---------- Texte du document ----------

La durée optimale de l’analgésie postopératoire est mal connue. Elle dépend de nombreux facteurs comme les suites chirurgicales, le ressenti des patients, les structures d’hospitalisation, et l’habitude des infirmières à gérer ce type d’analgésie. [113]

L’analgésie péridurale possède d’autres avantages par rapport à l’analgésie parentérale. Nous avons vu plus haut son rôle dans la prévention des complications respiratoires et dans la diminution de la durée de l’iléus postopératoire. Elle semble également participer à l’amélioration des suites opératoires en diminuant la fréquence des désunions anastomotiques.

---------- Données disponibles ----------

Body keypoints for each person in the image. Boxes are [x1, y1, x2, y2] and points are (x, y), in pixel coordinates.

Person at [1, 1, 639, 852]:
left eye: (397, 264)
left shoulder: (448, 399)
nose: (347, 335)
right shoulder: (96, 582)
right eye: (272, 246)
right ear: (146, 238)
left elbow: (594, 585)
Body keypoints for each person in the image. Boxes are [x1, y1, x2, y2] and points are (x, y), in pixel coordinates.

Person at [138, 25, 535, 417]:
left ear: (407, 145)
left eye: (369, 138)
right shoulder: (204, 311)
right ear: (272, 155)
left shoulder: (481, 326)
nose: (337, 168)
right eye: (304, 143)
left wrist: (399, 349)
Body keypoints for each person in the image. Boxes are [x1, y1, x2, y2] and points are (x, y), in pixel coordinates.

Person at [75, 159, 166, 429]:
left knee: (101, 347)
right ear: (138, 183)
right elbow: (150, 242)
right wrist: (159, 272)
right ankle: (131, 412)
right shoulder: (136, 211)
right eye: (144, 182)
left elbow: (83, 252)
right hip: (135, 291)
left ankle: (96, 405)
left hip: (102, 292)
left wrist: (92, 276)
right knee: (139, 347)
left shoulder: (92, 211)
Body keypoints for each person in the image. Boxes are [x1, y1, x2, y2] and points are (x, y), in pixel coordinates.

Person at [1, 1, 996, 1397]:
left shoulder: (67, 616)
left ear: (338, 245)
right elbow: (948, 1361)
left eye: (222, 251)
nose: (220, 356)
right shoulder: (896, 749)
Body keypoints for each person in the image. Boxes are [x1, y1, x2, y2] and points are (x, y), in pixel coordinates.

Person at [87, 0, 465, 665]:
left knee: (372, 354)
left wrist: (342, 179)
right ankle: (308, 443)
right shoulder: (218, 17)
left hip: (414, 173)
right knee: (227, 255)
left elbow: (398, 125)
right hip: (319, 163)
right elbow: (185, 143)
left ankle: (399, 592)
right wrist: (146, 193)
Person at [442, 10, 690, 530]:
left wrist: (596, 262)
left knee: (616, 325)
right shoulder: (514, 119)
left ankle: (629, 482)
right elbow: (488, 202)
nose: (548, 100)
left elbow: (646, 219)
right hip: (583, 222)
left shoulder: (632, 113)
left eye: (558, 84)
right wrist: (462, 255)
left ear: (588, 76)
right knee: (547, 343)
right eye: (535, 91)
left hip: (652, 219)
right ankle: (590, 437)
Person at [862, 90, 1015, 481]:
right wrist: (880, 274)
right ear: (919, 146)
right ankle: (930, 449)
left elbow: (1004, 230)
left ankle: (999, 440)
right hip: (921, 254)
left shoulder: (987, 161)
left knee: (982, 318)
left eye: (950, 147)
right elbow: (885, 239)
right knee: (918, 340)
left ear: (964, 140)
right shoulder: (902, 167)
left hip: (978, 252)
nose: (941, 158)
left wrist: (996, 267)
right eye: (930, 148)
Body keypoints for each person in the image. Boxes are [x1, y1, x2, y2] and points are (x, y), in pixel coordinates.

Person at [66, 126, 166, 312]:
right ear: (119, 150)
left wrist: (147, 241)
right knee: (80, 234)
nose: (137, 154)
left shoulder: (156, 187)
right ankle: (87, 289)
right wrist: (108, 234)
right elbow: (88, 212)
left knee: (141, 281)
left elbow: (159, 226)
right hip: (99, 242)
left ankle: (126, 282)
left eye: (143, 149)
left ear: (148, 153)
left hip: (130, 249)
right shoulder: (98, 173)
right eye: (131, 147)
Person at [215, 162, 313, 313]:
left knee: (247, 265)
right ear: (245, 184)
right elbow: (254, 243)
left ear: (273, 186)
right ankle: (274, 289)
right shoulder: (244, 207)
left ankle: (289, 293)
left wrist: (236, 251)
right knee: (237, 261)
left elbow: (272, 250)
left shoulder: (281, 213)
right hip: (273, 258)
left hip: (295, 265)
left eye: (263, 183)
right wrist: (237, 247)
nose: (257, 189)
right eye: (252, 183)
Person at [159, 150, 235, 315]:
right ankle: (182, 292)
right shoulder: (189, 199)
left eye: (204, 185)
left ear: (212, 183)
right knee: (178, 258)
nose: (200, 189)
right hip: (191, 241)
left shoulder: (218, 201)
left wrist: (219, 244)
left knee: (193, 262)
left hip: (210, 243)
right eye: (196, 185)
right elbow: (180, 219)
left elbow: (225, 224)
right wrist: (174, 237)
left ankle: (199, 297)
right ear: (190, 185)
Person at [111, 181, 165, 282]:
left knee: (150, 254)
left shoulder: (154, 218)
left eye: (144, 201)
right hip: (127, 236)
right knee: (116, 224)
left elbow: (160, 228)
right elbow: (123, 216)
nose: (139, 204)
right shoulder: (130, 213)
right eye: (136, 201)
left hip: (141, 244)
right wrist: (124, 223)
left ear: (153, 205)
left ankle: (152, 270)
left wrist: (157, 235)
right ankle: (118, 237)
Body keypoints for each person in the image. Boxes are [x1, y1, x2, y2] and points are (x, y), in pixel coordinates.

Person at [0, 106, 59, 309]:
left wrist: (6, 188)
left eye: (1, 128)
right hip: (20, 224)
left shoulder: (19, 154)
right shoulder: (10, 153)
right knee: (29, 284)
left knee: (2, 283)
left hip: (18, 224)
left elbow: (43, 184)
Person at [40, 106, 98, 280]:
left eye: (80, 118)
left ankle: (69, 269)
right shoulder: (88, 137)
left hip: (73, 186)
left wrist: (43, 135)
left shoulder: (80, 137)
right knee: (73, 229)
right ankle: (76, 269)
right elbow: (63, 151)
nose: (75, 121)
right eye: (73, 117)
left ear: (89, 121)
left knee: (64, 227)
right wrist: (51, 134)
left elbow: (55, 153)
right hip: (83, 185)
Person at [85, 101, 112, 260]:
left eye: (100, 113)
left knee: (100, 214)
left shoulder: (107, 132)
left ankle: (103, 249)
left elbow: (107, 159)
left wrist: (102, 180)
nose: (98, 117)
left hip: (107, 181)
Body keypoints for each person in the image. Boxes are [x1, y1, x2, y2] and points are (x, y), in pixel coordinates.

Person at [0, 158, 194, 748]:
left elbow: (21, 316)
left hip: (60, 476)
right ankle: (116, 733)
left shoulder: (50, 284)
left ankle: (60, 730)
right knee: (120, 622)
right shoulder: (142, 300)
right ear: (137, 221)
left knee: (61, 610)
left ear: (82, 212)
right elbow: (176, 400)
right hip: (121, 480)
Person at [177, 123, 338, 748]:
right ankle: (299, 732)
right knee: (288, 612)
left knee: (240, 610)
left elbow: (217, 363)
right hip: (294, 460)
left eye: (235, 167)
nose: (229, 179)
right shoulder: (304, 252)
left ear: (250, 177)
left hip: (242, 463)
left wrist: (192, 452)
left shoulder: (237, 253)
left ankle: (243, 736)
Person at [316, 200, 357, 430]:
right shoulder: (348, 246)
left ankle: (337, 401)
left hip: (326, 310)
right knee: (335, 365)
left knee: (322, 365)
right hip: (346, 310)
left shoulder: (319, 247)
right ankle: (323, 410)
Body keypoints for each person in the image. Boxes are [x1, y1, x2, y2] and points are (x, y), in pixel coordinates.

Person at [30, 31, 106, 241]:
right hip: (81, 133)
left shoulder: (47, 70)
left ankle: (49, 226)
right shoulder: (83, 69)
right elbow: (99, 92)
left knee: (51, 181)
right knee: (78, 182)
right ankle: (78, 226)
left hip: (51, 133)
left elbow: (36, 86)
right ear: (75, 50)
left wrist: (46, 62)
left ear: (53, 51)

----------

# Énoncé de tâche A:
Répondez à ces questions sur le texte consacré à l'analgésie postopératoire :
(i) De quels facteurs dépend la durée optimale de l'analgésie postopératoire ?
(ii) À quelle forme d'analgésie l'analgésie péridurale est-elle comparée ?
(iii) Quelle complication l'analgésie péridurale semble-t-elle rendre moins fréquente ?
# Énoncé de tâche B:
Quel résumé en deux phrases feriez-vous du texte sur l'analgésie postopératoire ?
# Énoncé de tâche C:
Poursuivez le texte sur l'analgésie postopératoire à la suite de sa dernière phrase.

# Réponse rédigée A:
(i) Des suites chirurgicales, du ressenti des patients, des structures d'hospitalisation et de l'habitude des infirmières à gérer ce type d'analgésie.
(ii) À l'analgésie parentérale.
(iii) Les désunions anastomotiques.

# Réponse rédigée B:
La durée optimale de l'analgésie postopératoire est mal connue et dépend de facteurs comme les suites chirurgicales, le ressenti des patients, les structures d'hospitalisation et l'habitude des infirmières. Par rapport à l'analgésie parentérale, l'analgésie péridurale contribue à prévenir les complications respiratoires et à réduire la durée de l'iléus postopératoire, et elle semble diminuer la fréquence des désunions anastomotiques.

# Réponse rédigée C:
Des études déjà anciennes [114] suggèrent une baisse des résistances vasculaires splanchniques lors du blocage sympathique par la mise en place d’une péridurale thoracique. L’augmentation du débit sanguin splanchnique qui en résulte pourrait faciliter la cicatrisation anastomotique. Cependant, il a été suggéré plus récemment que bien que le flux mésentérique global soit augmenté, ceci se ferait aux dépens des vaisseaux périanastomotiques qui ne pourraient pas bénéficier de la vasodilatation induite par le blocage sympathique, entraînant ainsi un « vol » sanguin au niveau des anastomoses. [115]

Cependant, une méta-analyse sur 562 patients issus d’études randomisées effectuées entre 1966 et 2000 ne retrouve aucune différence dans la fréquence des désunions anastomotiques entre les patients recevant une analgésie péridurale postopératoire et ceux recevant une analgésie par dérivés morphiniques.

Enfin, il a été évoqué un effet des analgésies péridurales sur la diminution des saignements peropératoires, [116] la fréquence de survenue des complications thromboemboliques, [117] voire une diminution de la morbidité cardiaque [118] ou du séjour hospitalier après chirurgie gastro-intestinale par rapport à des patients recevant une analgésie conventionnelle. Cet effet n’a jamais été démontré de façon formelle.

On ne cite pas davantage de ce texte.